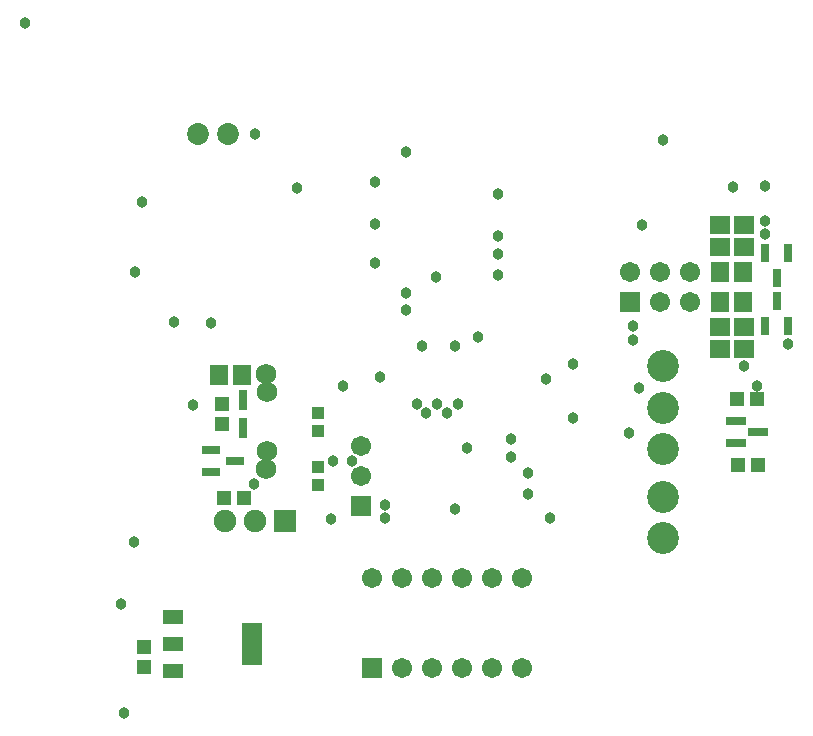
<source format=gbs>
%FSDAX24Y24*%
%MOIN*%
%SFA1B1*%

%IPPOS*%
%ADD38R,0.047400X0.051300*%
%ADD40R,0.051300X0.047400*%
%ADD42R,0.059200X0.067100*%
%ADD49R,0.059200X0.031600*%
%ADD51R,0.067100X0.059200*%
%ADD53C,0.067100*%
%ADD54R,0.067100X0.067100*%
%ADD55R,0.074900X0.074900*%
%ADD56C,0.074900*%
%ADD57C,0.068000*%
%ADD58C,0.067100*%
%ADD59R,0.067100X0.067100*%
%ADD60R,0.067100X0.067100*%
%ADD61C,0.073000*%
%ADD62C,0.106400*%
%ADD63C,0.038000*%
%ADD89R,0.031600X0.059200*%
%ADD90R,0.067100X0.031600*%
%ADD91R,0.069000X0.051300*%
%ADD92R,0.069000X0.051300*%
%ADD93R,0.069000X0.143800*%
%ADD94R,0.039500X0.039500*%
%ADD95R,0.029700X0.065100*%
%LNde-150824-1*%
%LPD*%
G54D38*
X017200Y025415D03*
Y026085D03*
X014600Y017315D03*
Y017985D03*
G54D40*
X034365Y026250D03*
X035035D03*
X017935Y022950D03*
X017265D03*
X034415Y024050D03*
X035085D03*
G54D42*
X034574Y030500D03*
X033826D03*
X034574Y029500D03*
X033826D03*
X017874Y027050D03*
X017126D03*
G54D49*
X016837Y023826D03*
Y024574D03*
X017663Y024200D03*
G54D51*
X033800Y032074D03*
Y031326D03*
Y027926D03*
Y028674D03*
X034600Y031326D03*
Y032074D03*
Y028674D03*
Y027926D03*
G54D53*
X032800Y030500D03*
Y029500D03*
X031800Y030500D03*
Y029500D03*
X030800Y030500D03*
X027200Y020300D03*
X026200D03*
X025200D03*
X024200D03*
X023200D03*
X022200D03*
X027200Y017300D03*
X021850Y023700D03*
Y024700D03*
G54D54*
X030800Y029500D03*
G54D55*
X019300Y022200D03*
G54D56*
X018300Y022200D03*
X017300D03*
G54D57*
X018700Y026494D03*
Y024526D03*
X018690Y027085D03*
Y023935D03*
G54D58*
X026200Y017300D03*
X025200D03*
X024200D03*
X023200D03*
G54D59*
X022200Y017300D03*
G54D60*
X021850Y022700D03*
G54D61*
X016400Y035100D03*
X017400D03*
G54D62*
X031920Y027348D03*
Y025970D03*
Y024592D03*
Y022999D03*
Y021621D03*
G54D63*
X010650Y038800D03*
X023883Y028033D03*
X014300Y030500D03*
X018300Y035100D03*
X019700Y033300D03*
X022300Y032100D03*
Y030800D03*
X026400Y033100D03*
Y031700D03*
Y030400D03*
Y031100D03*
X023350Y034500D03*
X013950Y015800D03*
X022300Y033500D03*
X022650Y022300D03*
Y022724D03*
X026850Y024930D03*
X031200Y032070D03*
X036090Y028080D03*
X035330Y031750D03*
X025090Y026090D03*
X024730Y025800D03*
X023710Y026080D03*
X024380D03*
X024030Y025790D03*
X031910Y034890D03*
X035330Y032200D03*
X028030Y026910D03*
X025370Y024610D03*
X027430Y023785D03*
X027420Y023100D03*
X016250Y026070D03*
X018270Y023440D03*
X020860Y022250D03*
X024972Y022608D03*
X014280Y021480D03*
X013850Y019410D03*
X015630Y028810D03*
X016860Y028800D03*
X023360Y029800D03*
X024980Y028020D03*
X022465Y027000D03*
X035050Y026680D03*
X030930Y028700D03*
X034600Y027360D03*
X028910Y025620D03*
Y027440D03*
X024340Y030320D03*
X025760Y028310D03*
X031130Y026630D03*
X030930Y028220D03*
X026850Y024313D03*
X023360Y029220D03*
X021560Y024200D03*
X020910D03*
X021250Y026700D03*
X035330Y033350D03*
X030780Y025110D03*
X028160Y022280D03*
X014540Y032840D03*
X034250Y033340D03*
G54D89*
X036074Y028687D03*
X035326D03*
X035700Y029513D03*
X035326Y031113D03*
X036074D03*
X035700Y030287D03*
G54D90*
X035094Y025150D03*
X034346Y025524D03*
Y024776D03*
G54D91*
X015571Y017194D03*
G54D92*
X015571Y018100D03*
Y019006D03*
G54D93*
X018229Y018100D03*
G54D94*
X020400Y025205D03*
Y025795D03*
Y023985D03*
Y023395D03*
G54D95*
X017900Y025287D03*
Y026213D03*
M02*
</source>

○ ○ ○ ○ ○ ○ ○

Task brief: Could you transcribe every entry exactly, leaving out the pictures?

Problem solution:
<source format=gbs>
%FSDAX24Y24*%
%MOIN*%
%SFA1B1*%

%IPPOS*%
%ADD38R,0.047400X0.051300*%
%ADD40R,0.051300X0.047400*%
%ADD42R,0.059200X0.067100*%
%ADD49R,0.059200X0.031600*%
%ADD51R,0.067100X0.059200*%
%ADD53C,0.067100*%
%ADD54R,0.067100X0.067100*%
%ADD55R,0.074900X0.074900*%
%ADD56C,0.074900*%
%ADD57C,0.068000*%
%ADD58C,0.067100*%
%ADD59R,0.067100X0.067100*%
%ADD60R,0.067100X0.067100*%
%ADD61C,0.073000*%
%ADD62C,0.106400*%
%ADD63C,0.038000*%
%ADD89R,0.031600X0.059200*%
%ADD90R,0.067100X0.031600*%
%ADD91R,0.069000X0.051300*%
%ADD92R,0.069000X0.051300*%
%ADD93R,0.069000X0.143800*%
%ADD94R,0.039500X0.039500*%
%ADD95R,0.029700X0.065100*%
%LNde-150824-1*%
%LPD*%
G54D38*
X017200Y025415D03*
Y026085D03*
X014600Y017315D03*
Y017985D03*
G54D40*
X034365Y026250D03*
X035035D03*
X017935Y022950D03*
X017265D03*
X034415Y024050D03*
X035085D03*
G54D42*
X034574Y030500D03*
X033826D03*
X034574Y029500D03*
X033826D03*
X017874Y027050D03*
X017126D03*
G54D49*
X016837Y023826D03*
Y024574D03*
X017663Y024200D03*
G54D51*
X033800Y032074D03*
Y031326D03*
Y027926D03*
Y028674D03*
X034600Y031326D03*
Y032074D03*
Y028674D03*
Y027926D03*
G54D53*
X032800Y030500D03*
Y029500D03*
X031800Y030500D03*
Y029500D03*
X030800Y030500D03*
X027200Y020300D03*
X026200D03*
X025200D03*
X024200D03*
X023200D03*
X022200D03*
X027200Y017300D03*
X021850Y023700D03*
Y024700D03*
G54D54*
X030800Y029500D03*
G54D55*
X019300Y022200D03*
G54D56*
X018300Y022200D03*
X017300D03*
G54D57*
X018700Y026494D03*
Y024526D03*
X018690Y027085D03*
Y023935D03*
G54D58*
X026200Y017300D03*
X025200D03*
X024200D03*
X023200D03*
G54D59*
X022200Y017300D03*
G54D60*
X021850Y022700D03*
G54D61*
X016400Y035100D03*
X017400D03*
G54D62*
X031920Y027348D03*
Y025970D03*
Y024592D03*
Y022999D03*
Y021621D03*
G54D63*
X010650Y038800D03*
X023883Y028033D03*
X014300Y030500D03*
X018300Y035100D03*
X019700Y033300D03*
X022300Y032100D03*
Y030800D03*
X026400Y033100D03*
Y031700D03*
Y030400D03*
Y031100D03*
X023350Y034500D03*
X013950Y015800D03*
X022300Y033500D03*
X022650Y022300D03*
Y022724D03*
X026850Y024930D03*
X031200Y032070D03*
X036090Y028080D03*
X035330Y031750D03*
X025090Y026090D03*
X024730Y025800D03*
X023710Y026080D03*
X024380D03*
X024030Y025790D03*
X031910Y034890D03*
X035330Y032200D03*
X028030Y026910D03*
X025370Y024610D03*
X027430Y023785D03*
X027420Y023100D03*
X016250Y026070D03*
X018270Y023440D03*
X020860Y022250D03*
X024972Y022608D03*
X014280Y021480D03*
X013850Y019410D03*
X015630Y028810D03*
X016860Y028800D03*
X023360Y029800D03*
X024980Y028020D03*
X022465Y027000D03*
X035050Y026680D03*
X030930Y028700D03*
X034600Y027360D03*
X028910Y025620D03*
Y027440D03*
X024340Y030320D03*
X025760Y028310D03*
X031130Y026630D03*
X030930Y028220D03*
X026850Y024313D03*
X023360Y029220D03*
X021560Y024200D03*
X020910D03*
X021250Y026700D03*
X035330Y033350D03*
X030780Y025110D03*
X028160Y022280D03*
X014540Y032840D03*
X034250Y033340D03*
G54D89*
X036074Y028687D03*
X035326D03*
X035700Y029513D03*
X035326Y031113D03*
X036074D03*
X035700Y030287D03*
G54D90*
X035094Y025150D03*
X034346Y025524D03*
Y024776D03*
G54D91*
X015571Y017194D03*
G54D92*
X015571Y018100D03*
Y019006D03*
G54D93*
X018229Y018100D03*
G54D94*
X020400Y025205D03*
Y025795D03*
Y023985D03*
Y023395D03*
G54D95*
X017900Y025287D03*
Y026213D03*
M02*
</source>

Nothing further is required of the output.